[SOURCE RECORDS]
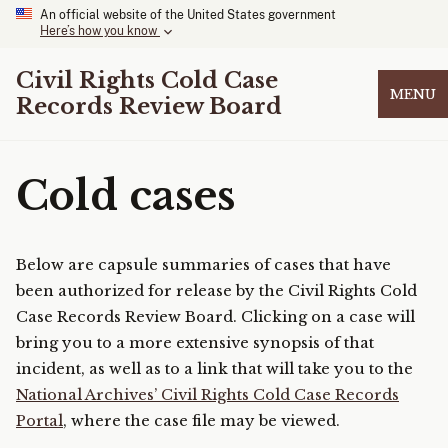
An official website of the United States government
Here’s how you know
Civil Rights Cold Case
MENU
Records Review Board
Cold cases
Below are capsule summaries of cases that have
been authorized for release by the Civil Rights Cold
Case Records Review Board. Clicking on a case will
bring you to a more extensive synopsis of that
incident, as well as to a link that will take you to the
National Archives’ Civil Rights Cold Case Records
Portal
, where the case file may be viewed.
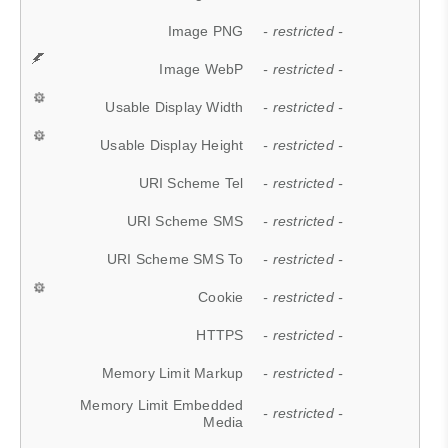
Image PNG
- restricted -
Image WebP
- restricted -
Usable Display Width
- restricted -
Usable Display Height
- restricted -
URI Scheme Tel
- restricted -
URI Scheme SMS
- restricted -
URI Scheme SMS To
- restricted -
Cookie
- restricted -
HTTPS
- restricted -
Memory Limit Markup
- restricted -
Memory Limit Embedded
- restricted -
Media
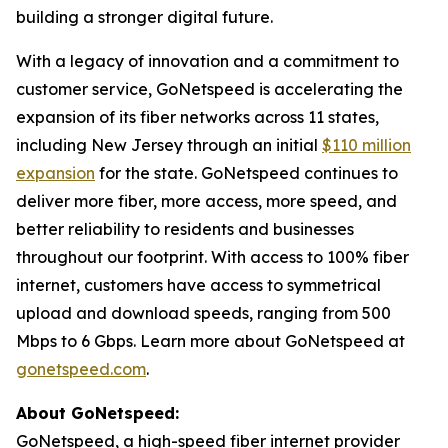
building a stronger digital future.
With a legacy of innovation and a commitment to
customer service, GoNetspeed is accelerating the
expansion of its fiber networks across 11 states,
including New Jersey through an initial
$110 million
expansion
for the state. GoNetspeed continues to
deliver more fiber, more access, more speed, and
better reliability to residents and businesses
throughout our footprint. With access to 100% fiber
internet, customers have access to symmetrical
upload and download speeds, ranging from 500
Mbps to 6 Gbps. Learn more about GoNetspeed at
gonetspeed.com
.
About GoNetspeed:
GoNetspeed, a high-speed fiber internet provider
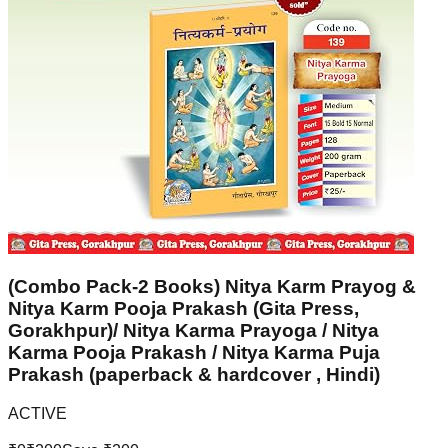
(Combo Pack-2 Books) Nitya Karm Prayog &
Nitya Karm Pooja Prakash (Gita Press,
Gorakhpur)/ Nitya Karma Prayoga / Nitya
Karma Pooja Prakash / Nitya Karma Puja
Prakash (paperback & hardcover , Hindi)
ACTIVE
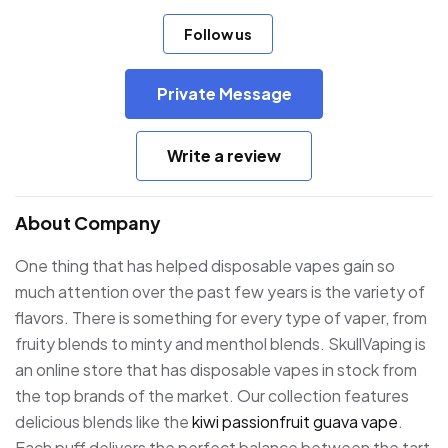
Follow us
Private Message
Write a review
About Company
One thing that has helped disposable vapes gain so
much attention over the past few years is the variety of
flavors. There is something for every type of vaper, from
fruity blends to minty and menthol blends. SkullVaping is
an online store that has disposable vapes in stock from
the top brands of the market. Our collection features
delicious blends like the
kiwi passionfruit guava vape
.
Each puff delivers the perfect balance between the tart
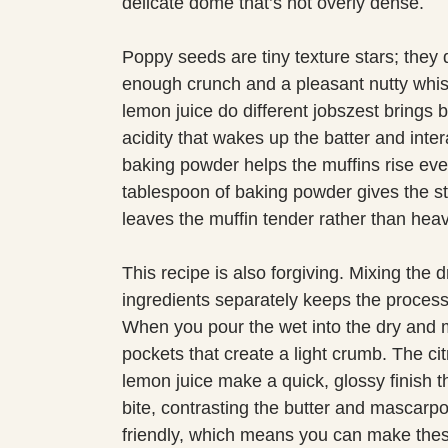
delicate dome that’s not overly dense.
Poppy seeds are tiny texture stars; they 
enough crunch and a pleasant nutty whis
lemon juice do different jobszest brings b
acidity that wakes up the batter and intera
baking powder helps the muffins rise even
tablespoon of baking powder gives the s
leaves the muffin tender rather than heav
This recipe is also forgiving. Mixing the 
ingredients separately keeps the process
When you pour the wet into the dry and m
pockets that create a light crumb. The ci
lemon juice make a quick, glossy finish t
bite, contrasting the butter and mascarpo
friendly, which means you can make these 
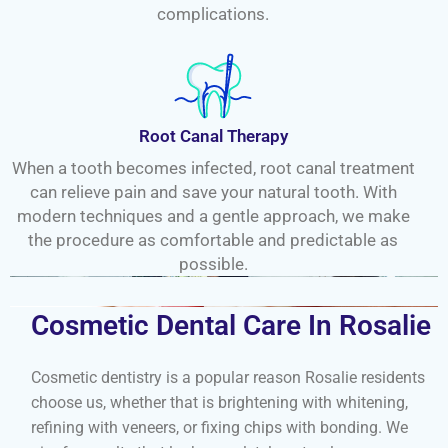
complications.
Root Canal Therapy
When a tooth becomes infected, root canal treatment
can relieve pain and save your natural tooth. With
modern techniques and a gentle approach, we make
the procedure as comfortable and predictable as
possible.
Cosmetic Dental Care In Rosalie
Cosmetic dentistry is a popular reason Rosalie residents
choose us, whether that is brightening with whitening,
refining with veneers, or fixing chips with bonding. We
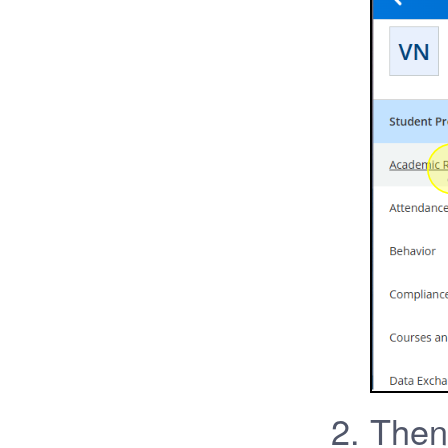
Then,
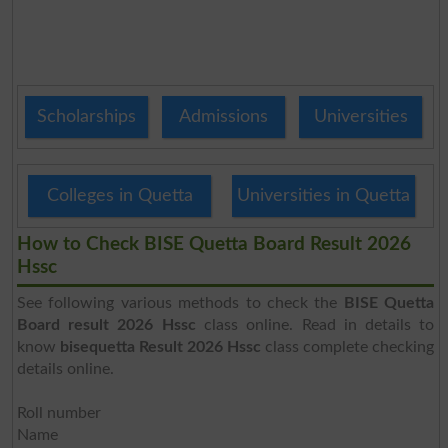
Scholarships
Admissions
Universities
Colleges in Quetta
Universities in Quetta
How to Check BISE Quetta Board Result 2026
Hssc
See following various methods to check the
BISE Quetta
Board result 2026 Hssc
class online. Read in details to
know
bisequetta Result 2026 Hssc
class complete checking
details online.
Roll number
Name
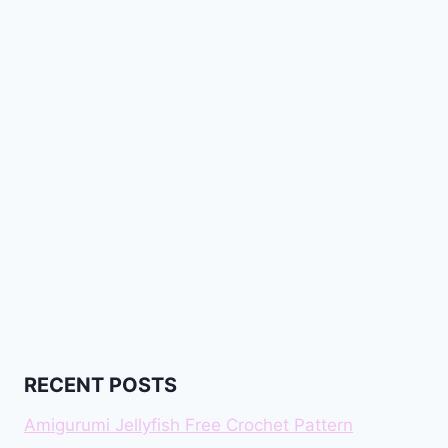
RECENT POSTS
Amigurumi Jellyfish Free Crochet Pattern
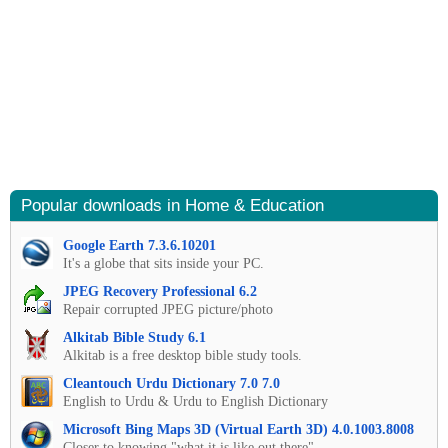
Popular downloads in Home & Education
Google Earth 7.3.6.10201
It's a globe that sits inside your PC.
JPEG Recovery Professional 6.2
Repair corrupted JPEG picture/photo
Alkitab Bible Study 6.1
Alkitab is a free desktop bible study tools.
Cleantouch Urdu Dictionary 7.0 7.0
English to Urdu & Urdu to English Dictionary
Microsoft Bing Maps 3D (Virtual Earth 3D) 4.0.1003.8008
Closer to knowing "what it is like out there"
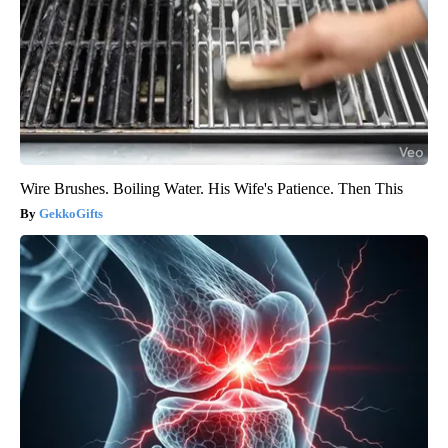
Wire Brushes. Boiling Water. His Wife's Patience. Then This
GekkoGifts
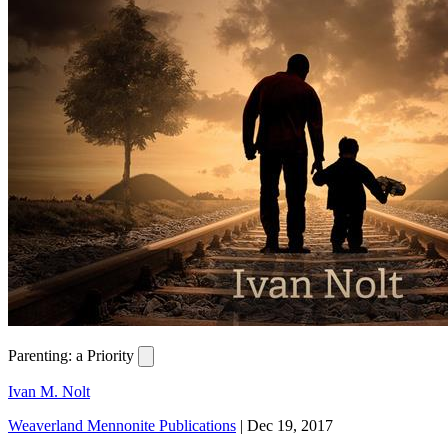
Parenting: a Priority
Ivan M. Nolt
Weaverland Mennonite Publications
|
Dec 19, 2017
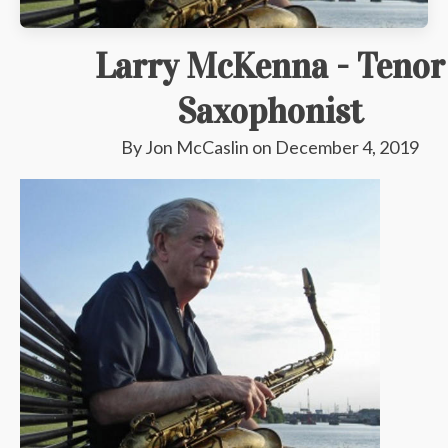
Larry McKenna - Tenor
Saxophonist
By
Jon McCaslin
on
December 4, 2019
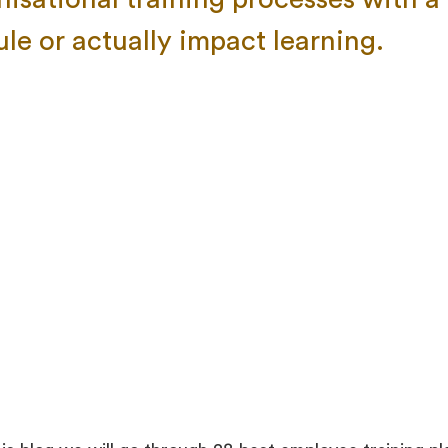
le or actually impact learning.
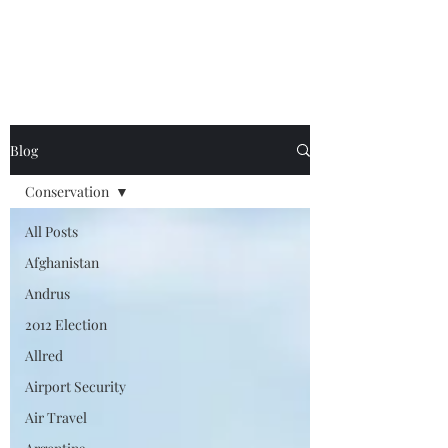
Blog
Conservation
All Posts
Afghanistan
Andrus
2012 Election
Allred
Airport Security
Air Travel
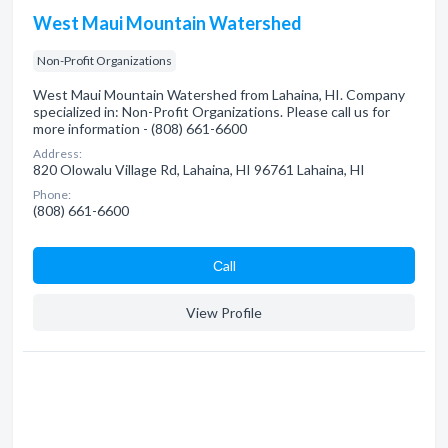
West Maui Mountain Watershed
Non-Profit Organizations
West Maui Mountain Watershed from Lahaina, HI. Company
specialized in: Non-Profit Organizations. Please call us for
more information - (808) 661-6600
Address:
820 Olowalu Village Rd, Lahaina, HI 96761 Lahaina, HI
Phone:
(808) 661-6600
Сall
View Profile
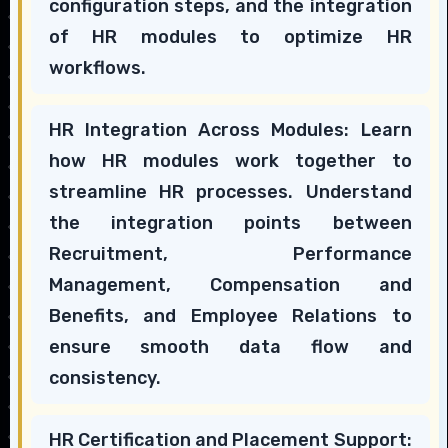
configuration steps, and the integration
of HR modules to optimize HR
workflows.
HR Integration Across Modules: Learn
how HR modules work together to
streamline HR processes. Understand
the integration points between
Recruitment, Performance
Management, Compensation and
Benefits, and Employee Relations to
ensure smooth data flow and
consistency.
HR Certification and Placement Support:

[TO-DO ITEM] A single figure, please: the number of lines in the data that hold the string "Company".

[COMPLETED TASK] 2